## YOUR ASSIGNMENT:
The expected output is every entry below, exact in every character.

## RECORDS SUPPLIED:
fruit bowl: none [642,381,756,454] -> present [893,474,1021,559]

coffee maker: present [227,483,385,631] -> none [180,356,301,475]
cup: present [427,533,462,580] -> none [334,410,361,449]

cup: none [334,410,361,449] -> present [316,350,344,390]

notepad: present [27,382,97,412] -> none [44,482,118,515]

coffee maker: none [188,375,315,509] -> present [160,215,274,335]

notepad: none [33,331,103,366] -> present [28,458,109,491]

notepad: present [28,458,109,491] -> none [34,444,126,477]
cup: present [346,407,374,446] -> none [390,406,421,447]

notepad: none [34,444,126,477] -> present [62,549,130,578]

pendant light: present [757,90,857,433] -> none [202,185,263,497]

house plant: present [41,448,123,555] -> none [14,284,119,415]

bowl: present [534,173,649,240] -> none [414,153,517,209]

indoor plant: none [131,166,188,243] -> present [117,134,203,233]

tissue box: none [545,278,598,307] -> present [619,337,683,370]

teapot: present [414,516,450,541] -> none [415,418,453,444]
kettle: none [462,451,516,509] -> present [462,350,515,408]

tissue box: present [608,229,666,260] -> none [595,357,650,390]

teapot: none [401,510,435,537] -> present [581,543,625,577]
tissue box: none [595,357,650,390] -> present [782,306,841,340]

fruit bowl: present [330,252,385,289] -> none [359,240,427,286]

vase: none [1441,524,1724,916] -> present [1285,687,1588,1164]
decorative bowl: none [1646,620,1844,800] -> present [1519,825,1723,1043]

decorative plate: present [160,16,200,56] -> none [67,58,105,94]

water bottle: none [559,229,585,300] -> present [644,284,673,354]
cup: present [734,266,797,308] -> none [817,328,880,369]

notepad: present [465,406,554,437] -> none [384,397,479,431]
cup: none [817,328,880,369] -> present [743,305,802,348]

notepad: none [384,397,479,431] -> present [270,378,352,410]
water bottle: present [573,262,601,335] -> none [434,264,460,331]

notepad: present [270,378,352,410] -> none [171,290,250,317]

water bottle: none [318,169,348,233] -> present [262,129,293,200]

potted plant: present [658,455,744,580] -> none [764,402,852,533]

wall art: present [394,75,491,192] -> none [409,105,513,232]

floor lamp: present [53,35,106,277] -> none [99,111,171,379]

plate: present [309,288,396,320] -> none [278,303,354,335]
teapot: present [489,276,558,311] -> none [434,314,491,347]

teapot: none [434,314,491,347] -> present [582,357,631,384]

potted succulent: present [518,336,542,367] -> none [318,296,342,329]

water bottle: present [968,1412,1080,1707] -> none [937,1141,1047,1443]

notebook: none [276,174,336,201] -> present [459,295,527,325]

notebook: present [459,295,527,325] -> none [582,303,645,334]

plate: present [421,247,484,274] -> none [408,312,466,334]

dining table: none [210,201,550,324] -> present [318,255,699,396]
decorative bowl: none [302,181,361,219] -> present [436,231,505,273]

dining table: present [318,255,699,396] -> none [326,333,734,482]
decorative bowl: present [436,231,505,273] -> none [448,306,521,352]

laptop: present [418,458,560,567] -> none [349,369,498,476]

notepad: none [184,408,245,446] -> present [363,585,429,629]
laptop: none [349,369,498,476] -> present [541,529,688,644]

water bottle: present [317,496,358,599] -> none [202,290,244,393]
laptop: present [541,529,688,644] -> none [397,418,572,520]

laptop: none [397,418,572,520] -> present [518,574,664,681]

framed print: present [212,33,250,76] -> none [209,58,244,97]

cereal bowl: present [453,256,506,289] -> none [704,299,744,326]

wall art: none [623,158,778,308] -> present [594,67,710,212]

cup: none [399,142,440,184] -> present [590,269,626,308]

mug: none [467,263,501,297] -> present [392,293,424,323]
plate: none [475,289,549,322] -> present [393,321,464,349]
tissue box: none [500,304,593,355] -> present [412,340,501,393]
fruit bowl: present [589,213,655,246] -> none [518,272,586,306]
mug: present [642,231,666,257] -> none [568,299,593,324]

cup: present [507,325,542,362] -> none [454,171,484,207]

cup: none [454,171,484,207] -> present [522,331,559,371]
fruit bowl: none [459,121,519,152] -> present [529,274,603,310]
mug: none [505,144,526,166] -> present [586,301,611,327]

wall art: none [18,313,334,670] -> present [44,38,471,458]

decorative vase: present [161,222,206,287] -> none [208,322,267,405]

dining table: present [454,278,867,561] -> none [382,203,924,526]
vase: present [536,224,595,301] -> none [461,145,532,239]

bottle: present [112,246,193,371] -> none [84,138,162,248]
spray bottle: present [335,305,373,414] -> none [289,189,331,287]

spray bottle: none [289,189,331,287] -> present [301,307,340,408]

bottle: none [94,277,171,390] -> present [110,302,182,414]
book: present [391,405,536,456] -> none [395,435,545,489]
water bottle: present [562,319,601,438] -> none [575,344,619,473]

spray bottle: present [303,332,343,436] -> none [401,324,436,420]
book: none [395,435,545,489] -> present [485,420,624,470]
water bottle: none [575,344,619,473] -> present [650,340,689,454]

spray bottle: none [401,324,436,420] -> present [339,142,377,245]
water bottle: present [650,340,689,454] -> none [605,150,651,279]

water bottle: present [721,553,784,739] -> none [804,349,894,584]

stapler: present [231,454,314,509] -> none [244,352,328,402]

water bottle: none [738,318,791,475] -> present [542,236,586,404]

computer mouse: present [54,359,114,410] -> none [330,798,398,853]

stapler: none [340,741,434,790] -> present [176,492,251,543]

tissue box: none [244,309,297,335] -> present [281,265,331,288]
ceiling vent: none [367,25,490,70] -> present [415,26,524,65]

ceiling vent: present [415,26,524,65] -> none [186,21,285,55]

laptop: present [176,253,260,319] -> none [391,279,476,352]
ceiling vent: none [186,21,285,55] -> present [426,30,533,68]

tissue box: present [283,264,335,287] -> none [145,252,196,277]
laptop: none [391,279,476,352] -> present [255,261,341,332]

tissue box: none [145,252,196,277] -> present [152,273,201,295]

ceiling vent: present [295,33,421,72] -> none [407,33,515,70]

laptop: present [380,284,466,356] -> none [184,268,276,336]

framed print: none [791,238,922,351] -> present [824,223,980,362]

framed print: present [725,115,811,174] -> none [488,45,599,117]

## TASK OUTPUT:
fruit bowl: none [642,381,756,454] -> present [893,474,1021,559]

coffee maker: present [227,483,385,631] -> none [180,356,301,475]
cup: present [427,533,462,580] -> none [334,410,361,449]

cup: none [334,410,361,449] -> present [316,350,344,390]

notepad: present [27,382,97,412] -> none [44,482,118,515]

coffee maker: none [188,375,315,509] -> present [160,215,274,335]

notepad: none [33,331,103,366] -> present [28,458,109,491]

notepad: present [28,458,109,491] -> none [34,444,126,477]
cup: present [346,407,374,446] -> none [390,406,421,447]

notepad: none [34,444,126,477] -> present [62,549,130,578]

pendant light: present [757,90,857,433] -> none [202,185,263,497]

house plant: present [41,448,123,555] -> none [14,284,119,415]

bowl: present [534,173,649,240] -> none [414,153,517,209]

indoor plant: none [131,166,188,243] -> present [117,134,203,233]

tissue box: none [545,278,598,307] -> present [619,337,683,370]

teapot: present [414,516,450,541] -> none [415,418,453,444]
kettle: none [462,451,516,509] -> present [462,350,515,408]

tissue box: present [608,229,666,260] -> none [595,357,650,390]

teapot: none [401,510,435,537] -> present [581,543,625,577]
tissue box: none [595,357,650,390] -> present [782,306,841,340]

fruit bowl: present [330,252,385,289] -> none [359,240,427,286]

vase: none [1441,524,1724,916] -> present [1285,687,1588,1164]
decorative bowl: none [1646,620,1844,800] -> present [1519,825,1723,1043]

decorative plate: present [160,16,200,56] -> none [67,58,105,94]

water bottle: none [559,229,585,300] -> present [644,284,673,354]
cup: present [734,266,797,308] -> none [817,328,880,369]

notepad: present [465,406,554,437] -> none [384,397,479,431]
cup: none [817,328,880,369] -> present [743,305,802,348]

notepad: none [384,397,479,431] -> present [270,378,352,410]
water bottle: present [573,262,601,335] -> none [434,264,460,331]

notepad: present [270,378,352,410] -> none [171,290,250,317]

water bottle: none [318,169,348,233] -> present [262,129,293,200]

potted plant: present [658,455,744,580] -> none [764,402,852,533]

wall art: present [394,75,491,192] -> none [409,105,513,232]

floor lamp: present [53,35,106,277] -> none [99,111,171,379]

plate: present [309,288,396,320] -> none [278,303,354,335]
teapot: present [489,276,558,311] -> none [434,314,491,347]

teapot: none [434,314,491,347] -> present [582,357,631,384]

potted succulent: present [518,336,542,367] -> none [318,296,342,329]

water bottle: present [968,1412,1080,1707] -> none [937,1141,1047,1443]

notebook: none [276,174,336,201] -> present [459,295,527,325]

notebook: present [459,295,527,325] -> none [582,303,645,334]

plate: present [421,247,484,274] -> none [408,312,466,334]

dining table: none [210,201,550,324] -> present [318,255,699,396]
decorative bowl: none [302,181,361,219] -> present [436,231,505,273]

dining table: present [318,255,699,396] -> none [326,333,734,482]
decorative bowl: present [436,231,505,273] -> none [448,306,521,352]

laptop: present [418,458,560,567] -> none [349,369,498,476]

notepad: none [184,408,245,446] -> present [363,585,429,629]
laptop: none [349,369,498,476] -> present [541,529,688,644]

water bottle: present [317,496,358,599] -> none [202,290,244,393]
laptop: present [541,529,688,644] -> none [397,418,572,520]

laptop: none [397,418,572,520] -> present [518,574,664,681]

framed print: present [212,33,250,76] -> none [209,58,244,97]

cereal bowl: present [453,256,506,289] -> none [704,299,744,326]

wall art: none [623,158,778,308] -> present [594,67,710,212]

cup: none [399,142,440,184] -> present [590,269,626,308]

mug: none [467,263,501,297] -> present [392,293,424,323]
plate: none [475,289,549,322] -> present [393,321,464,349]
tissue box: none [500,304,593,355] -> present [412,340,501,393]
fruit bowl: present [589,213,655,246] -> none [518,272,586,306]
mug: present [642,231,666,257] -> none [568,299,593,324]

cup: present [507,325,542,362] -> none [454,171,484,207]

cup: none [454,171,484,207] -> present [522,331,559,371]
fruit bowl: none [459,121,519,152] -> present [529,274,603,310]
mug: none [505,144,526,166] -> present [586,301,611,327]

wall art: none [18,313,334,670] -> present [44,38,471,458]

decorative vase: present [161,222,206,287] -> none [208,322,267,405]

dining table: present [454,278,867,561] -> none [382,203,924,526]
vase: present [536,224,595,301] -> none [461,145,532,239]

bottle: present [112,246,193,371] -> none [84,138,162,248]
spray bottle: present [335,305,373,414] -> none [289,189,331,287]

spray bottle: none [289,189,331,287] -> present [301,307,340,408]

bottle: none [94,277,171,390] -> present [110,302,182,414]
book: present [391,405,536,456] -> none [395,435,545,489]
water bottle: present [562,319,601,438] -> none [575,344,619,473]

spray bottle: present [303,332,343,436] -> none [401,324,436,420]
book: none [395,435,545,489] -> present [485,420,624,470]
water bottle: none [575,344,619,473] -> present [650,340,689,454]

spray bottle: none [401,324,436,420] -> present [339,142,377,245]
water bottle: present [650,340,689,454] -> none [605,150,651,279]

water bottle: present [721,553,784,739] -> none [804,349,894,584]

stapler: present [231,454,314,509] -> none [244,352,328,402]

water bottle: none [738,318,791,475] -> present [542,236,586,404]

computer mouse: present [54,359,114,410] -> none [330,798,398,853]

stapler: none [340,741,434,790] -> present [176,492,251,543]

tissue box: none [244,309,297,335] -> present [281,265,331,288]
ceiling vent: none [367,25,490,70] -> present [415,26,524,65]

ceiling vent: present [415,26,524,65] -> none [186,21,285,55]

laptop: present [176,253,260,319] -> none [391,279,476,352]
ceiling vent: none [186,21,285,55] -> present [426,30,533,68]

tissue box: present [283,264,335,287] -> none [145,252,196,277]
laptop: none [391,279,476,352] -> present [255,261,341,332]

tissue box: none [145,252,196,277] -> present [152,273,201,295]

ceiling vent: present [295,33,421,72] -> none [407,33,515,70]

laptop: present [380,284,466,356] -> none [184,268,276,336]

framed print: none [791,238,922,351] -> present [824,223,980,362]

framed print: present [725,115,811,174] -> none [488,45,599,117]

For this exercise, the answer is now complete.